This new sensor is shown to accurately detect odour ‘fingerprint’ of COVID-19 infections with up to 100% accuracy.
The scientists said in a new study that the device “could be a potential COVID-19 screening tool.”
The researchers, who are from the London School of Hygiene & Tropical Medicine (LSHTM); RoboScientific Ltd, a biotechnology company; and Durham University, carried out the experiment with organic semi-conducting (OSC) sensors.
The study, which is yet to be peer-reviewed, also found that the device could also be a breakthrough regarding air travel safety. RoboScientific said the innovation has the potential “to get the world travelling safely”.
It said: “By installing one of our monitors in the cabin of a passenger plane, it would be possible to establish very early in the flight if any of the passengers are carrying the Covid-19 virus.
“Individual testing using the same technology is almost ready now, too. By taking a breath sample or a worn mask and testing them inside a handheld device, it should be possible to establish if someone is carrying the live virus within a matter of minutes without the need for any unpleasant swab testing.”
The study, published here, shows that COVID-19 infection has a distinct smell, resulting from changes in the volatile organic compounds (VOC) that make up the body odour.
With this, the scientists said the handheld sensors, which can be mounted on a wall, has the ability to detect the coronavirus positive odour in an enclosed space within 30 minutes.

STUDY QUESTIONS:
• A. Repeat the passage of the COVID-19 sensor article between "The scientists said in" and "semi-conducting (OSC) sensors.", inclusive.
• B. Answer these questions using the COVID-19 sensor article:
(i) Which organizations are the researchers from?
(ii) What causes the distinct smell of COVID-19 infection, according to the study?
(iii) Within how long can the handheld sensors detect the coronavirus positive odour in an enclosed space?
• C. Resume the COVID-19 sensor article after its final sentence.

RECORD EXCERPTS:
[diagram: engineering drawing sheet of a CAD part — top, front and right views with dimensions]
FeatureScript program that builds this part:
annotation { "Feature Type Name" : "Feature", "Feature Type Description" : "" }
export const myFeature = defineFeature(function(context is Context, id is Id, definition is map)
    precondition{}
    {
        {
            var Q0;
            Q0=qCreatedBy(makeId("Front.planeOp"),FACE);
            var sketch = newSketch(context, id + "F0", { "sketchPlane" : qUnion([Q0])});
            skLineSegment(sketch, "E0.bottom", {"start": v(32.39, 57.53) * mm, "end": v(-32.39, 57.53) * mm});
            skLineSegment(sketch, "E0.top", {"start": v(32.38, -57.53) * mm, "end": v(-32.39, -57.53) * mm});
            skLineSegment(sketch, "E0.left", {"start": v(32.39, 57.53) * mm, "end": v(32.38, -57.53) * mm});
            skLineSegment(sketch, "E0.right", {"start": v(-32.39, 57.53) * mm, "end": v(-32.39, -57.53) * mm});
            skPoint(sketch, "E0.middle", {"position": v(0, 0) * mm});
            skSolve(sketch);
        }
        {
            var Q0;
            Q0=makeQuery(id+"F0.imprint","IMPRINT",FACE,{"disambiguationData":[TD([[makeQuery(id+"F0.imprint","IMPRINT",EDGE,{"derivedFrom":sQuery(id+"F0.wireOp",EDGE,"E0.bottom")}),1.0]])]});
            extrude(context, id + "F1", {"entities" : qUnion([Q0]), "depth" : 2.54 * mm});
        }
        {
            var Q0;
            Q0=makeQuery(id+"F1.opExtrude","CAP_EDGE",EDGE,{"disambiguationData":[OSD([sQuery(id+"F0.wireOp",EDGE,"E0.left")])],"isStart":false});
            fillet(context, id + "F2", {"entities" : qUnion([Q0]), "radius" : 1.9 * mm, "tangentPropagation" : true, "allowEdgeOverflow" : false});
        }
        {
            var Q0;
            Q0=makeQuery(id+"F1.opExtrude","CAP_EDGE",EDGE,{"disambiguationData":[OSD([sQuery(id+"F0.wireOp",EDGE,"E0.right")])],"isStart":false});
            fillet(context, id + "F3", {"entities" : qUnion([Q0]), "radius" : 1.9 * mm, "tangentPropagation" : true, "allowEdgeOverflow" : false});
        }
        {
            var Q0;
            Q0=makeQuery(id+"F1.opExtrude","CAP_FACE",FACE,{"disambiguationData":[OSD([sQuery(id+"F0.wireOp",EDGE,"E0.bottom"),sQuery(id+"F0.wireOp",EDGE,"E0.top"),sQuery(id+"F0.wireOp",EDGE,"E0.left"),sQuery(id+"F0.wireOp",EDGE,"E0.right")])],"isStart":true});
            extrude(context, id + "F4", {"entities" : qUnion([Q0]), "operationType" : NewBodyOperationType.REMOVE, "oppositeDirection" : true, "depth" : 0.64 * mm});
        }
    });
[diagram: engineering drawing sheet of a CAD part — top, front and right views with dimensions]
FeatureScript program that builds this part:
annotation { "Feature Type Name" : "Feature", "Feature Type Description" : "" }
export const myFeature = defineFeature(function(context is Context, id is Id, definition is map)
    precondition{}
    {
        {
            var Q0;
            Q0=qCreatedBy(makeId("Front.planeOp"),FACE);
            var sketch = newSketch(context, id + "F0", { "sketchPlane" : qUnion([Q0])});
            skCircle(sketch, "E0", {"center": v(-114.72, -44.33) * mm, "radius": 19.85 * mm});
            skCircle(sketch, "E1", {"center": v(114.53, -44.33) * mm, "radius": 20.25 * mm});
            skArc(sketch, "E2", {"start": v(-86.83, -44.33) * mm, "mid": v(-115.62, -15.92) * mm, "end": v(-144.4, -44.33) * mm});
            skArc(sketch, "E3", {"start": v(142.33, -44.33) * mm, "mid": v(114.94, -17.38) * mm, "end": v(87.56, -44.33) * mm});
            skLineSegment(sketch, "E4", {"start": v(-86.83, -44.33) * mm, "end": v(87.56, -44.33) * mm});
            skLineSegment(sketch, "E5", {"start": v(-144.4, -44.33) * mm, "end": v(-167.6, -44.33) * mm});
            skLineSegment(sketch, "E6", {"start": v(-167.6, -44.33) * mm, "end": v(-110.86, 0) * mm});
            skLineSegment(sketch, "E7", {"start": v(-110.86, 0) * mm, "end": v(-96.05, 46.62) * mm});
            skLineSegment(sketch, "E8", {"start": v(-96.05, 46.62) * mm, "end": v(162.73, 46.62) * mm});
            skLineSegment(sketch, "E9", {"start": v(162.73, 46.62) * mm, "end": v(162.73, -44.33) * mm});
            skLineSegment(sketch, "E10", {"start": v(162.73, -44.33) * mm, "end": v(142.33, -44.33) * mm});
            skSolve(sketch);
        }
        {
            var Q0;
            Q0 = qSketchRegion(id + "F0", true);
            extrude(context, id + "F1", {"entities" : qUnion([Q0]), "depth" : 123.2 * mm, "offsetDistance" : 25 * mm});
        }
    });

RESPONSES TO THE EXERCISE:
• A.
The scientists said in a new study that the device “could be a potential COVID-19 screening tool.”
The researchers, who are from the London School of Hygiene & Tropical Medicine (LSHTM); RoboScientific Ltd, a biotechnology company; and Durham University, carried out the experiment with organic semi-conducting (OSC) sensors.

• B.
(i) The London School of Hygiene & Tropical Medicine (LSHTM), RoboScientific Ltd, and Durham University.
(ii) Changes in the volatile organic compounds (VOC) that make up the body odour.
(iii) Within 30 minutes.

• C.
When this happens, all those in the room would need to be tested individually to determine which of them is infected as the device only detects the presence of infection — not who is infected.
The scientists also said it detects the body odour with an accuracy rate of between 98 and 100 percent.
To determine how the new technology works, they took body odour samples from socks worn from 54 individuals, including 27 who had the coronavirus but were asymptomatic, and 27 who had negative diagnoses.
The samples were then analysed by RoboScientific’s Model 307B VOC analyser fitted with 12 OSC sensors which distinguished infected samples from non-infected ones.
James Logan, head of the department of disease control at LSHTM, who led the study said: “These results are really promising and demonstrate the potential for using this technology as a rapid, non-invasive test with incredible accuracy.
“However, further testing is required to confirm if these results can be replicated in real-world settings.
“If these devices are successfully developed for use in public places, they could be affordably and easily scaled up. They also could protect people against future disease outbreaks, with the capability to develop sensor arrays to detect other diseases within a number of weeks.”